Seems like I have crashed into a wall and disintegrated. Oh well.

There is an intended learning curve to the game, especially to someone new to the idea of tilt games. A new player will undoubtedly die at least the first few times through, and the fact that you have to repeat from the beginning every time can be a source of frustration. The controls are fair, but rely on the often imprecise accelerometer. As such, it’s hard to say whether anyone can adjust to the gameplay.

Graphics

“Minimalist” and “industrial” are putting it one way, but I prefer to call it lazy. The graphics consist of box, box, box, box box, box, and your space ship. Or rather, your triangle. Meanwhile, I appreciate that the game maintains a high frame rate, but boxes spawn into your view way too close. While this particular flaw might be a design decision to keep the difficulty up, would it really have hurt to add a few textures here and there?

Sound

The game has one musical track that plays for the duration of your current life, with no sound effects to distract you other than the one when you crash into a box and die (how would there be any? you’re just navigating through textureless squares, after all). I’m a fan of music in games, especially music that befits the game, and so I actually like the track in Cube Runner, if only for its techno influences that match the game’s visual style.

Conclusion

Cube Runner is a fun little game, and while I wouldn’t quite call it addictive, gamers will surely feel the need to fine tune their tilt skills a bit more every time.
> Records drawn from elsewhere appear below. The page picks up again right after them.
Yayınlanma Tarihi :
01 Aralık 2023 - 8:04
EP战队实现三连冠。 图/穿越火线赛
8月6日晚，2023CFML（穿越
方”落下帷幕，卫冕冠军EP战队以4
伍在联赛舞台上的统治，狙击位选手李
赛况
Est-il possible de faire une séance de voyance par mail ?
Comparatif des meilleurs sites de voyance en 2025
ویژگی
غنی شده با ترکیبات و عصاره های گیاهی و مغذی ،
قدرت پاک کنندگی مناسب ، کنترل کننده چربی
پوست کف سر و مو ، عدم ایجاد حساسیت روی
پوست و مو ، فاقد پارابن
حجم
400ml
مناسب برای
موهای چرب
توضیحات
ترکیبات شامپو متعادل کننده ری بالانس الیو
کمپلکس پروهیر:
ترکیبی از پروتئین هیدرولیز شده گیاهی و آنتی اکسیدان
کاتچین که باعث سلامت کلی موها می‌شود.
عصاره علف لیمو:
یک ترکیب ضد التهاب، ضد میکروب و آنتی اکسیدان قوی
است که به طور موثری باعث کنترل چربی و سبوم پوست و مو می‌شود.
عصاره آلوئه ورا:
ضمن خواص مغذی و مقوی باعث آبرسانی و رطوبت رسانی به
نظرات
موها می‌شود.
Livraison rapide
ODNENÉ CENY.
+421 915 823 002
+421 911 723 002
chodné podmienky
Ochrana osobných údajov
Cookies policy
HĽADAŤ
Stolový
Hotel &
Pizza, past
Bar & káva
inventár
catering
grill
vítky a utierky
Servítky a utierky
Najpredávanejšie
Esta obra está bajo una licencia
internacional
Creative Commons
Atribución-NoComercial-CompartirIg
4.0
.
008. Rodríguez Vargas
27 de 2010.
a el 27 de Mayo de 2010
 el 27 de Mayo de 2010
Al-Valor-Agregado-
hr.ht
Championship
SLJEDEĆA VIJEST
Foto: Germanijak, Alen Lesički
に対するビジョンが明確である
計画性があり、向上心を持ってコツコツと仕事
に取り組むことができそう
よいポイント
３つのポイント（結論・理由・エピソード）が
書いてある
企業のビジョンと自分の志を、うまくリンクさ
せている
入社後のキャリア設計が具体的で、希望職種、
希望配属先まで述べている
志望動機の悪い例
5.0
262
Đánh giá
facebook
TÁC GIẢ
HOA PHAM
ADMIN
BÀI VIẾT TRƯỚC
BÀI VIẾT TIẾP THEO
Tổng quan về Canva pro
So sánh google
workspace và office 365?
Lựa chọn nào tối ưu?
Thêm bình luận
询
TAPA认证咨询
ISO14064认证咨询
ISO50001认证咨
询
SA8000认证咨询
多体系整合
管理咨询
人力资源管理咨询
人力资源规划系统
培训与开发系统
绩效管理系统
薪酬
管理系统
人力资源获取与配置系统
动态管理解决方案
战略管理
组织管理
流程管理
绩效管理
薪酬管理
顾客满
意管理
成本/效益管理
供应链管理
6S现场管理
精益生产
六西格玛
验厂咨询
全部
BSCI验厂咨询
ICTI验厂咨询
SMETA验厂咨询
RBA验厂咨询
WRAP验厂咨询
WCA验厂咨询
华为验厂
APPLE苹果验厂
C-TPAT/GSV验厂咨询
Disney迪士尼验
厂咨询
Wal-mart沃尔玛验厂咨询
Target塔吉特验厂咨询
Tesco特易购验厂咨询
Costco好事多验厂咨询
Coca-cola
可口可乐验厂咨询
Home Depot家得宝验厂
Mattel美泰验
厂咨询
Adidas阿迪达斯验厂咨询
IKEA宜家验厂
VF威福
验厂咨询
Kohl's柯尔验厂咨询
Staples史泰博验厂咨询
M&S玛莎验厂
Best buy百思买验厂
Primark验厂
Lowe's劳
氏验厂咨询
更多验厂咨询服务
I would probably like to see a game with a higher budget with Cube Runner’s gameplay, but for the very reasonable price of $0, I don’t think you can go wrong. If there’s one feature that I would have included, it would have been online leaderboards – I need to show people how far I made it on Hard!

Score

MustTap Score: Iron Tap

It's technically solid, but what comes out is pretty plain.

Bottom Line
Cube Runner is a nice and simple tilt game with which to pass the time on train rides, but gamers expecting anything more should look elsewhere.